::: TEXT BLOCK
Update: It's been raining all morning so I didn't bother putting out my quickie test distiller. However, the sky has brightened up enough this afternoon I thought I'd try to set it out. It's still totally overcast but much brighter. Hopefully I'll at least see some condensation. I don't expect much in the bottom of the jug.


----------



## Back Pack Hack (Sep 15, 2016)

OK: I had to leave at 3:00 and forgot to check on it. The sun was getting pretty low and there were still a lot of clouds out. But I did get home about 7:30 and went out and checked on it.

There _was_ condensation. Not much due to lack of sun. But there was water on the inside of the upper portion. As first I couldn't see it in the dark but I ran my hand on it and found water.


----------



## Samuel477 (Mar 15, 2018)

I cannot recommend on a particular brand of a distiller. But I also realize the importance of clean water in our daily life, so I am also considering buying a water distiller. Having done my own research, I found these reviews - https://www.avidwater.com/reviews/best-water-distiller/


----------



## Lunatic Wrench (May 13, 2018)

Samuel477 said:


> I cannot recommend on a particular brand of a distiller. But I also realize the importance of clean water in our daily life, so I am also considering buying a water distiller. Having done my own research, I found these reviews - https://www.avidwater.com/reviews/best-water-distiller/


Looks like that one can process about 5 gal a day.


----------



## bigwheel (Sep 22, 2014)

Elvis said:


> When it comes to purifying something like a Big Berkey in the solution, even with swimming pool or brackish water. Good for 1000's of gallons of clean water with minimal effort but at $250 it's expensive.
> 
> After years of putting up food and other supplies to reach the long term goal I realized how much money all that food cost. Spending $250 for clean water didn't seem so bad after I figured up the food and other prep costs. Especially considering that more people would get sick from dirty water than lack of food.


Was under the impression the bad chemicals in swimming pool water couldnt be filtered out no matter what kinda high dollar filter a person was using..sorta similar to nitrates. Filter that all you want...its still in there. Somebody correct my thinking on that. Thanks.


----------



## bigwheel (Sep 22, 2014)

SGT E said:


> But will it distill Spirits for cleaning wounds....Especially a "DIRTY MOUTH " LOL!
> 
> https://www.walmart.com/ip/Pathonor...ill-Boiler-Stainless-Copper-20L-USA/955661646
> 
> ...


Now who woulda thunk it. Looks like a bunch of ho made modles made out of old pressure cookers which often appeared on some of he moonshine chat groups a few years back. Now Im wondering if anybody who buys one will start getting nasty letters and a chance to buy an ethonal production permit from whatever alphabet Federal Agency which is currenttly posing as the Infernal Reevenors. Thats what happened to me and several pals who bought the big boy versions of the essential extractors. Made me so nervous I sold all my stuff to the first gypsy who showed up with cash. Lost a few bucks on that deal. lol. Sill cant believe the guy who was making and selling the things over the net got bullied into turning everybody's info over to the dirty dogs. 
https://brewhaus.com/


----------



## Elvis (Jun 22, 2018)
::::::
::: INFORMATION PROVIDED
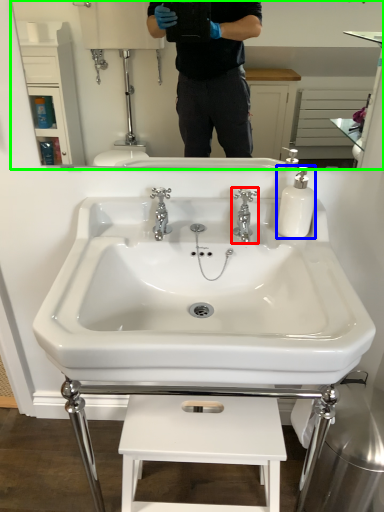
Question: Which object is positioned farthest from tap (highlighted by a red box)? Select from soap dispenser (highlighted by a blue box) and mirror (highlighted by a green box).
::::::
- [PROMPT 1] Translate this sentence from the forum thread into Spanish: "It's still totally overcast but much brighter."
- [PROMPT 2] In the forum thread, at what time did Back Pack Hack get home and check on the test distiller?
The data stands apart from the forum thread.

- [WRITTEN SOLUTION 1] Todavía está totalmente nublado, pero mucho más claro.

- [WRITTEN SOLUTION 2] About 7:30.